#### TASK PROMPT:
Count the lines in the entries below that contain the string "痛ましい". Give only that number.

※

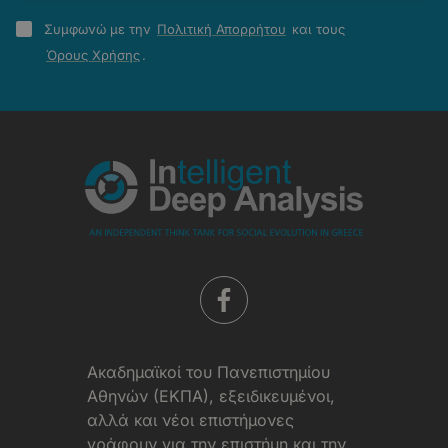
Πολιτική
Συμφωνώ με την
Πολιτική Απορρήτου
και τους
Απορρήτου
Όρους Χρήσης
.
-
Όροι
Χρήσης
Aκαδημαϊκοί του Πανεπιστημίου
Αθηνών (ΕΚΠΑ), εξειδικευμένοι,
αλλά και νέοι επιστήμονες
γράφουν για την επιστήμη και την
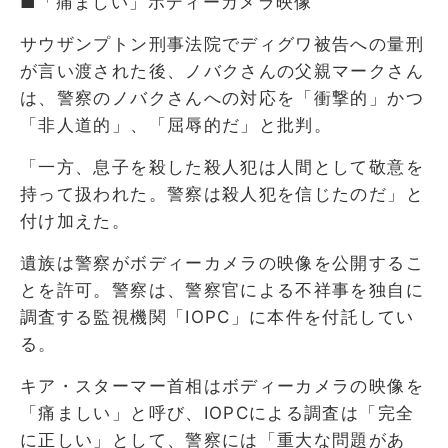
■「痛ましい」ボディーカメラ映像
サウザンプトン刑事法院でディグワ被告への量刑
が言い渡された後、ノバクさんの父親マークさん
は、警察のノバクさんへの対応を「衝撃的」かつ
「非人道的」、「屈辱的だ」と批判。
「一方、息子を殺した殺人犯は人間として敬意を
持って扱われた。警察は殺人犯を信じたのだ」と
付け加えた。
遺族は警察がボディーカメラの映像を公開するこ
とを許可。警察は、警察官による不祥事を独自に
調査する監視機関「IOPC」に本件を付託してい
る。
キア・スターマー首相はボディーカメラの映像を
「痛ましい」と呼び、IOPCによる調査は「完全
に正しい」として、警察には「重大な問題があ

※

#### RESPONSE AREA:
2